Quel accompagnement en entreprise au retour au travail après un deuil ?
Selon une enquête réalisée par l’Observatoire du Management Intergénérationnel (OMI), environ 60% des entreprises en France disposent d’une politique de soutien au deuil, mais seulement 30% des salariés se sentent réellement soutenus par leur employeur lorsqu’ils font face à une perte.
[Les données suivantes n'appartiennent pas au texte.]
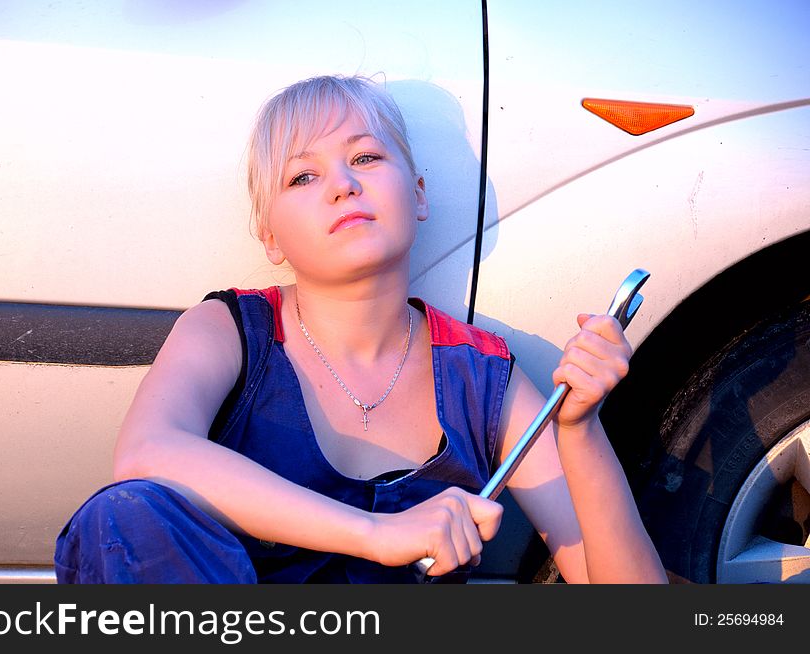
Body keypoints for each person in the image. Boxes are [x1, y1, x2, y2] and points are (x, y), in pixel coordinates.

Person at [54, 74, 668, 584]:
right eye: (302, 177)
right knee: (122, 517)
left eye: (366, 157)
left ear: (420, 194)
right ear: (269, 236)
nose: (343, 184)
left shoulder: (482, 378)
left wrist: (580, 430)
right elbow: (146, 456)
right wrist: (378, 534)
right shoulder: (228, 331)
Selon une autre étude réalisée par l’Institut français d’opinion publique (IFOP), environ 85% des personnes endeuillées rencontrent des difficultés dans leur vie professionnelle, et près d’un tiers d’entre elles estiment que leur employeur n’a pas été compréhensif à leur égard. Citons quelques défis rencontrés par les employeurs ou les collaborateurs concernés :
- Une communication difficile : les employeurs peuvent avoir du mal à trouver les mots justes pour exprimer leur soutien et leur compassion envers un employé en deuil, tandis que les personnes endeuillées peuvent se sentir isolées ou mal à l’aise pour aborder la situation avec leurs collègues ou leur supérieur hiérarchique. Christophe Fauré, psychiatre et psychologue a écrit la lettre adressée à ceux qui veulent m’aider à mieux traverser le deuil, en voici un extrait : « Pour l’instant, je survis même si je fais des efforts pour ne pas trop montrer aux autres l’intensité de ma détresse. Comprends-le : je ne veux pas qu’on ait pitié de moi. Je ne veux pas les regards condescendants, ni les phrases convenues qui m’enferment dans un statut de « pauvre victime » ».
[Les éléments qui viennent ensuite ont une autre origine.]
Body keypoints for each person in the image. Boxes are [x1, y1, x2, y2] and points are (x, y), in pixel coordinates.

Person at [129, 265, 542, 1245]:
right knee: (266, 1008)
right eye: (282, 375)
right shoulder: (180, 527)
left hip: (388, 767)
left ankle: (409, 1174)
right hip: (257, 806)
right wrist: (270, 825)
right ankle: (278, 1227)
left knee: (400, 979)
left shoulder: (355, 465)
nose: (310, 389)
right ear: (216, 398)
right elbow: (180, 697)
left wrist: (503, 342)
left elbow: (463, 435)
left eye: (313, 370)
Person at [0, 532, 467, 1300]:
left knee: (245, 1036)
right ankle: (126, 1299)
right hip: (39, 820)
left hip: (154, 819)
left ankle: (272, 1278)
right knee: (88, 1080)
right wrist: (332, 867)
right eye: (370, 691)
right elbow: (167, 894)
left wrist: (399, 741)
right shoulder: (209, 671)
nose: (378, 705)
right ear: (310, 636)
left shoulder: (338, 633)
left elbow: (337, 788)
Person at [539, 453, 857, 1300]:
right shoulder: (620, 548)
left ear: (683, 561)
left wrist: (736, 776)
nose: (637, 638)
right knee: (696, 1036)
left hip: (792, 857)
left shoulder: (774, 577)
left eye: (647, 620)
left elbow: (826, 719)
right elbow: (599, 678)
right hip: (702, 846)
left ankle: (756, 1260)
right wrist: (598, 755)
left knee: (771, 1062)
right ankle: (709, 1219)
- La gestion de la charge de travail : les personnes en deuil peuvent avoir du mal à se concentrer sur leurs tâches professionnelles en raison de leur chagrin et, le cas échéant, de l’éloignement du travail pendant une période longue. Faire et garder « une bonne figure » est énergivore, la fatigue se fait souvent sentir dans les mois qui suivent la disparition. On peut observer aussi un bouleversement des priorités de vie pour la personne. Afin d’éviter le risque d’une accumulation de travail ou des retards dans les projets, un déchargement de certaines tâches peut être envisagé ou, si la personne a été absente longuement, la réaffectation du travail pourra se faire progressivement pour lui laisser le temps de reprendre le rythme. De même, dans ce cas-là, il faudra avant son retour voir si certains points méritent un accompagnement particulier (un nouvel outil, un changement de procédures, …) en l’informant de tous ce qui seraient intervenus lors de son absence.
- Le maintien de la cohésion d’équipe : lorsqu’un membre de l’équipe est en deuil, cela peut affecter le moral et la dynamique de toute l’équipe. Il est essentiel de garder malgré tout de la légèreté, de conserver les rituels d’équipe et les moments de convivialité.
En conclusion, le deuil en entreprise est un sujet complexe mais important à aborder. En mettant en place des politiques et des pratiques de soutien appropriées, les entreprises peuvent contribuer à atténuer l’impact du deuil sur leurs employés et à promouvoir un environnement de travail plus humain et compatissant.